Supercommittee Failure Highlights Obama’s Leadership DeficitLuke Frans | November 22, 2011
Following the Supercommitee’s failure to reach an agreement, Washington is captivated with postmortems dissecting what went wrong and assigning blame. Congressional Republicans and Democrats have staked out familiar territory with one side rejecting tax increases and the other sweeping entitlement reforms. Yet President Obama is also vulnerable to criticism of his leadership since he remained on the sidelines during this process.
After the debt ceiling debate, we asked voters the following question in our September survey:
Has President Obama turned out to be a stronger or weaker leader than you thought he would be? Would that be much stronger/weaker, or just somewhat stronger/weaker?
Voters overwhelmingly viewed President Obama as a weaker leader than expected:
60 percent of voters said President Obama has turned out to be a weaker leader, compared to 32 percent who said stronger.
By greater than two-to-one, Independents believed President Obama has been a weaker leader than they expected (65 to 24 percent).

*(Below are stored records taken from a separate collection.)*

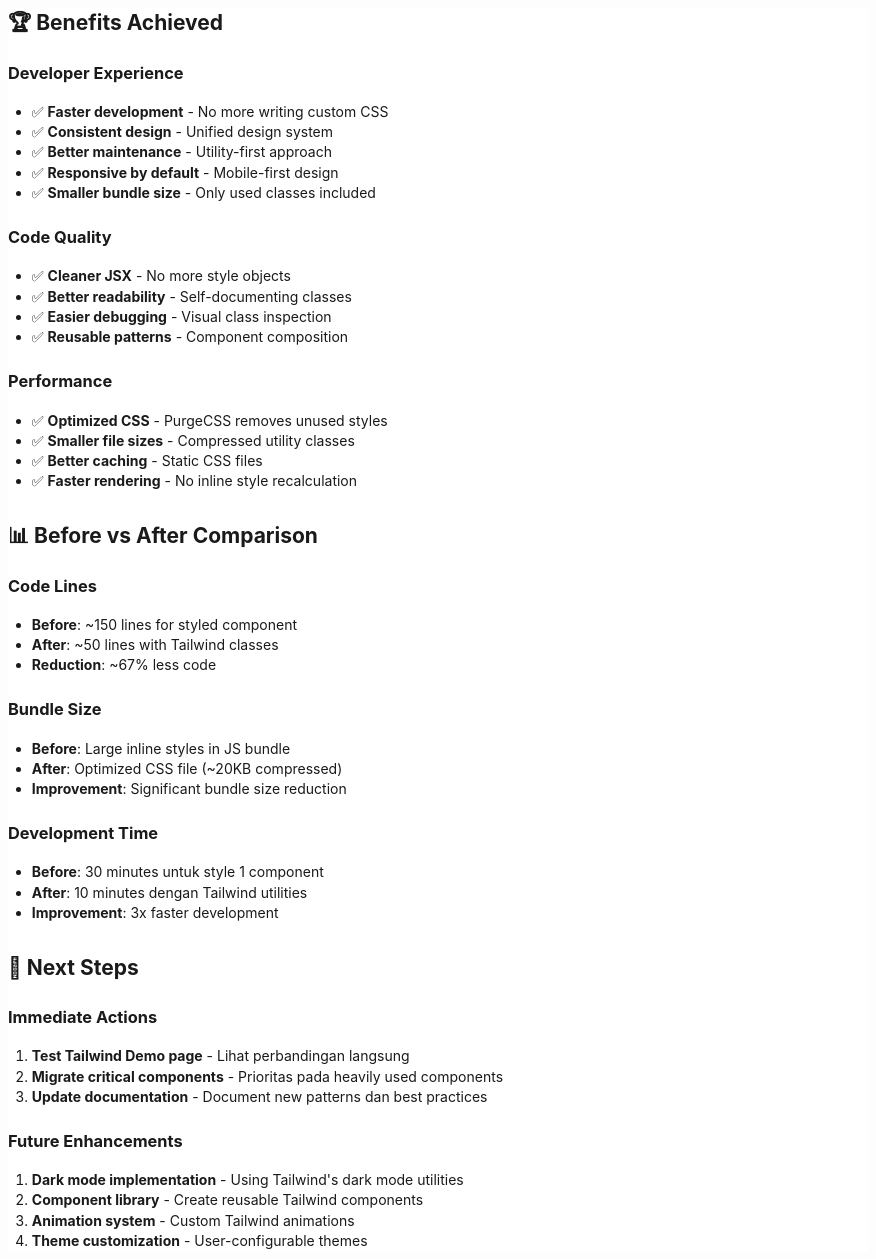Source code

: ## 🏆 **Benefits Achieved**

### **Developer Experience**
- ✅ **Faster development** - No more writing custom CSS
- ✅ **Consistent design** - Unified design system
- ✅ **Better maintenance** - Utility-first approach
- ✅ **Responsive by default** - Mobile-first design
- ✅ **Smaller bundle size** - Only used classes included

### **Code Quality**
- ✅ **Cleaner JSX** - No more style objects
- ✅ **Better readability** - Self-documenting classes
- ✅ **Easier debugging** - Visual class inspection
- ✅ **Reusable patterns** - Component composition

### **Performance**
- ✅ **Optimized CSS** - PurgeCSS removes unused styles  
- ✅ **Smaller file sizes** - Compressed utility classes
- ✅ **Better caching** - Static CSS files
- ✅ **Faster rendering** - No inline style recalculation

## 📊 **Before vs After Comparison**

### **Code Lines**
- **Before**: ~150 lines for styled component
- **After**: ~50 lines with Tailwind classes
- **Reduction**: ~67% less code

### **Bundle Size**
- **Before**: Large inline styles in JS bundle
- **After**: Optimized CSS file (~20KB compressed)
- **Improvement**: Significant bundle size reduction

### **Development Time**
- **Before**: 30 minutes untuk style 1 component
- **After**: 10 minutes dengan Tailwind utilities
- **Improvement**: 3x faster development

## 🚀 **Next Steps**

### **Immediate Actions**
1. **Test Tailwind Demo page** - Lihat perbandingan langsung
2. **Migrate critical components** - Prioritas pada heavily used components
3. **Update documentation** - Document new patterns dan best practices

### **Future Enhancements**
1. **Dark mode implementation** - Using Tailwind's dark mode utilities
2. **Component library** - Create reusable Tailwind components
3. **Animation system** - Custom Tailwind animations
4. **Theme customization** - User-configurable themes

Those who said the President has turned out to be a much weaker leader than they thought he would be outnumbered those who believed he turned out to be a much stronger leader by 33 to 13 percent (36 to 7 percent among Independents).
61 percent of voters undecided on the presidential generic ballot believed the President has turned out to be a weaker leader than expected.
There is little reason to believe the President's leadership deficit has closed since this time. Those who say the country is on the wrong track have increased from 67 percent to 70 percent in our most recent survey, and other public polling shows discontent among three-quarters of the country. The national debt recently topped a record high of $15 trillion, and pessimism continues over the government’s ability to spend its way to economic recovery.
In addition, the unpopularity of Congress will not be enough to inoculate the White House from criticism regarding the Supercomittee’s failure. Voters have historically held Congress in low esteem, and only one-third of voters expected the Supercomittee to reach an agreement. The fact that they failed is a dog-bites-man story to most voters.
On the other hand, President Obama had an opportunity to exceed expectations but decided to remain absent as the Supercommittee deadline approached. A majority of Independents (53 to 37 percent) already believe the President is more interested in campaigning against congressional Republicans to win reelection than reaching across the aisle to get things done, according to our last survey. The President’s Supercomittee strategy reinforces this narrative and reminds voters of how he has failed to live up to their expectations.